§ **EXERCISE TASK**
Repeat word for word the part of the K. J. Joy biography between "- Also known" and "Letter in 1975.", inclusive.

§ **GIVEN PASSAGE**
- Also known as: Joy
- Born: K. J. Joy 14 June 1946 Trichur, Cochin, India
- Died: 15 January 2024 (aged 77) Chennai, Tamil Nadu, India
- Genres: Carnatic music, Hindistani classical, Malayalam music, world music
- Occupation: Music director
- Instrument(s): Accordion, Musical keyboard
- Years active: 1975–1994

= K. J. Joy =

K. J. Joy (14 June 1946 – 15 January 2024) was an Indian composer who was music director for the Malayalam film industry. He composed music for 71 films. He began his career as music director in 1975, after many years as an accordion recording artist for various music directors, primarily his mentor MS Viswanathan, who encouraged him to try his hand as a music director after realizing his potential. His first film was Love Letter in 1975.

§ **MATERIAL**
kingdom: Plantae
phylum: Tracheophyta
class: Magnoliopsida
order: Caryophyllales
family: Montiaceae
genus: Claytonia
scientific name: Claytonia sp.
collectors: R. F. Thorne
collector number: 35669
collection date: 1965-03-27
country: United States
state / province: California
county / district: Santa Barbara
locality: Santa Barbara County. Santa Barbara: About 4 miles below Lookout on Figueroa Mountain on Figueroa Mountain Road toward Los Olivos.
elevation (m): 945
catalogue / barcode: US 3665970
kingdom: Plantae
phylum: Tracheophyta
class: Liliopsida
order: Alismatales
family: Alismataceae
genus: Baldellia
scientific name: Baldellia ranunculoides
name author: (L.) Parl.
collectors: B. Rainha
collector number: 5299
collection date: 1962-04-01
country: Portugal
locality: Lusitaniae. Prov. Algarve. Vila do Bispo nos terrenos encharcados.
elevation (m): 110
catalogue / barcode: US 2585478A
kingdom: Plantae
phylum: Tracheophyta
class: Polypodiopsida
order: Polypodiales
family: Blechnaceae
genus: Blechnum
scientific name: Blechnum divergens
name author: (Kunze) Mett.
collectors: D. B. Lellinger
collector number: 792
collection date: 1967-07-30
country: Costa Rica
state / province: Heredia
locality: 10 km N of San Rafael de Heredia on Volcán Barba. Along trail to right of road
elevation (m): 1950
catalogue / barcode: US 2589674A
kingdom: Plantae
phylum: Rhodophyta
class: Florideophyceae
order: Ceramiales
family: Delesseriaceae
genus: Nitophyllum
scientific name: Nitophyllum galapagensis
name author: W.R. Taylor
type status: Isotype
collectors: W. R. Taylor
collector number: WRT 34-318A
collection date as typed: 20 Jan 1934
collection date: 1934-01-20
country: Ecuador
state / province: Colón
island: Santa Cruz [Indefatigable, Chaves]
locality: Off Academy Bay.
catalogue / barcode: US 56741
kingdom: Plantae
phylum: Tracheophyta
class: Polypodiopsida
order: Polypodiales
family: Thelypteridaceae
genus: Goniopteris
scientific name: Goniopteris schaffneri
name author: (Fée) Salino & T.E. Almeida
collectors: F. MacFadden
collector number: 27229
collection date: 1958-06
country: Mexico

§ **RESULT OF THE TASK**
- Also known as: Joy
- Born: K. J. Joy 14 June 1946 Trichur, Cochin, India
- Died: 15 January 2024 (aged 77) Chennai, Tamil Nadu, India
- Genres: Carnatic music, Hindistani classical, Malayalam music, world music
- Occupation: Music director
- Instrument(s): Accordion, Musical keyboard
- Years active: 1975–1994

= K. J. Joy =

K. J. Joy (14 June 1946 – 15 January 2024) was an Indian composer who was music director for the Malayalam film industry. He composed music for 71 films. He began his career as music director in 1975, after many years as an accordion recording artist for various music directors, primarily his mentor MS Viswanathan, who encouraged him to try his hand as a music director after realizing his potential. His first film was Love Letter in 1975.